It is 14 cm long and has a conical, grey bill, pinkish-brown feet and brown eyes. The male is grey-green above with black streaks on the back. The underparts are yellow-green (brightest on the throat and belly) with streaks on the flanks. It has black lores, a narrow black chin, a pale eye ring and white outer tail feathers. There are two bars on the wing, formed by pale tips to the median and greater wing coverts. The female is similar to the male but paler without the black on the lores and chin. The species has a twittering song and a soft tsip call.

The breeding season lasts from mid-May to early July. The nest is built low in a bush and three to five eggs are laid.

== Habitat and conservation status ==
The yellow bunting breeds only in Japan where it is uncommon. It is found mainly on the largest island Honshu but may also breed on Kyushu and possibly bred on Hokkaido in the past. It occurs in forest and woodland between 600 and 1500 metres above sea level, mainly in the central and northern parts of Honshū. A few birds winter in the warmer regions of Japan but most migrate further south.
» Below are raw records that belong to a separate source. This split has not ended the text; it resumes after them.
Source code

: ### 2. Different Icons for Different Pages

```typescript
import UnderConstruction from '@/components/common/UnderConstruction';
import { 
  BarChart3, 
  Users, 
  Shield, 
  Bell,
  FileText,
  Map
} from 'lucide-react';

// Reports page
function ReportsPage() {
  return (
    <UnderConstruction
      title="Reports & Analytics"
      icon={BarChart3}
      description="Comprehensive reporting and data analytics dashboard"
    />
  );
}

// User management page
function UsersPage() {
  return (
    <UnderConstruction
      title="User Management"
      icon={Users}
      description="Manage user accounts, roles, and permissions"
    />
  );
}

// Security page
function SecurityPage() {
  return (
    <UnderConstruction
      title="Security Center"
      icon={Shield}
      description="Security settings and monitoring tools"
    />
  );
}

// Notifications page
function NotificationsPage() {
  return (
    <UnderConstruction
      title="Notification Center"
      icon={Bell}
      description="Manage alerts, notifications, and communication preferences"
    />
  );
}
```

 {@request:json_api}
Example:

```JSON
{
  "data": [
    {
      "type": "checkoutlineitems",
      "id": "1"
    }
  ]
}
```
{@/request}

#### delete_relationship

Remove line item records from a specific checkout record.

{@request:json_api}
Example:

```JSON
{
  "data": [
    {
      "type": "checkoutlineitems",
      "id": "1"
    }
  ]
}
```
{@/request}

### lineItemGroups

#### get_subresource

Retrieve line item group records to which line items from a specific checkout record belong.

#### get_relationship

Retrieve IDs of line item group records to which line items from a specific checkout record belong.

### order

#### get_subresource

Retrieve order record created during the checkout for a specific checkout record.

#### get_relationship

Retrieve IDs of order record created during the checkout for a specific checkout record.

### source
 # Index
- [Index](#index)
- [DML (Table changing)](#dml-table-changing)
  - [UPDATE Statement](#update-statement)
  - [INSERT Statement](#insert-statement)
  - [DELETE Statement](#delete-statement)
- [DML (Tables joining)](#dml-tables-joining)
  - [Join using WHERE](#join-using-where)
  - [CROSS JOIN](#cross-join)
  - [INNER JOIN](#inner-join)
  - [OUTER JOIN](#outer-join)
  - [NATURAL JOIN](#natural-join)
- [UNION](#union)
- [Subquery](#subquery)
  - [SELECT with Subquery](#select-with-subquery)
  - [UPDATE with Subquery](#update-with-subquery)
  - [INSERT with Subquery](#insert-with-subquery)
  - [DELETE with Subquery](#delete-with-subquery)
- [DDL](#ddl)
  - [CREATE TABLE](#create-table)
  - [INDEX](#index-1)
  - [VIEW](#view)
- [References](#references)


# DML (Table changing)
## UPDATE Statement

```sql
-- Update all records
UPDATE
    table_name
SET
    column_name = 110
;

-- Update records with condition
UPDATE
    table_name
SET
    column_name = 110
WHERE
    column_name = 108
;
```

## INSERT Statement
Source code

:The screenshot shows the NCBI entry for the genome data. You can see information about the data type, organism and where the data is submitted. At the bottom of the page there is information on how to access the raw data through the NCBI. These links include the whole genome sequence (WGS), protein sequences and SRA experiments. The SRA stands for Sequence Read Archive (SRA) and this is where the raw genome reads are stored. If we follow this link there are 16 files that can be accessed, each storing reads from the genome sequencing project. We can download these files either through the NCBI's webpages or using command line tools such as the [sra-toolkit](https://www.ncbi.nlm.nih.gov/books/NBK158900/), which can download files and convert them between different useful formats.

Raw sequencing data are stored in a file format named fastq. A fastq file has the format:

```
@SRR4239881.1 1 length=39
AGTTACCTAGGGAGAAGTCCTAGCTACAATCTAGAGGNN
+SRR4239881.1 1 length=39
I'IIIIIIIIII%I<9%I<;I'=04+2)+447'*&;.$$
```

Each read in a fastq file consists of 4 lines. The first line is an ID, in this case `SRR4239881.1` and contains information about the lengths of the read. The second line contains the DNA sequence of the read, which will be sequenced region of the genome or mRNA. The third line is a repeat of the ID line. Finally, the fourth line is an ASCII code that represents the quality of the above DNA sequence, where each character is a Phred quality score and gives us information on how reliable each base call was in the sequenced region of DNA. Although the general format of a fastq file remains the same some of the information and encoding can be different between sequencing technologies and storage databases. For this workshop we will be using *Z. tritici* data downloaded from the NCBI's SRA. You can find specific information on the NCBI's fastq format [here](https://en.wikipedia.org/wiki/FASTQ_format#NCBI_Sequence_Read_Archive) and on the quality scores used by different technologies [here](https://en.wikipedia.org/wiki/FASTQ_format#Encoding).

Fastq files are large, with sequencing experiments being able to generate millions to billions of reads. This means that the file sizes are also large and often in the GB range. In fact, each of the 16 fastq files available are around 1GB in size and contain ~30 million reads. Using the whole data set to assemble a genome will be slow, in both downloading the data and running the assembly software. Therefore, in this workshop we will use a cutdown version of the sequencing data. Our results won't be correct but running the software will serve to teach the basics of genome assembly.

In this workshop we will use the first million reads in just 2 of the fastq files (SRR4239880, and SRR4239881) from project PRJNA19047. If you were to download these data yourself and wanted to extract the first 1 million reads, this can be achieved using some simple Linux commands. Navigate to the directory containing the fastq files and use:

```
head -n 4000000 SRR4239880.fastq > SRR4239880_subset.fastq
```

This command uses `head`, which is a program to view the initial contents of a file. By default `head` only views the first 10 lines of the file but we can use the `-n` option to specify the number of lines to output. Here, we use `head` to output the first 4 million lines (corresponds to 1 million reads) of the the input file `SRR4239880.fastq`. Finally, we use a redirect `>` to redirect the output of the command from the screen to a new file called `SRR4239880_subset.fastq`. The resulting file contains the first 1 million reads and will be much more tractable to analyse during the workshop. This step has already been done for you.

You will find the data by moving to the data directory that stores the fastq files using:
It has been recorded from the Philippines, Taiwan, Hong Kong and south-east China at this season but is scarce everywhere. It occurs in woodland, scrub, grassland and farmland during winter. Small numbers pass through Korea on spring and autumn migration.

As of 2021, the total population of the yellow bunting remains unknown. It is considered stable or possibly increasing, and likely much larger than earlier estimates suggested. The species is classified as least concern by the IUCN. It is threatened by habitat loss, the use of pesticides and trapping for the cagebird industry.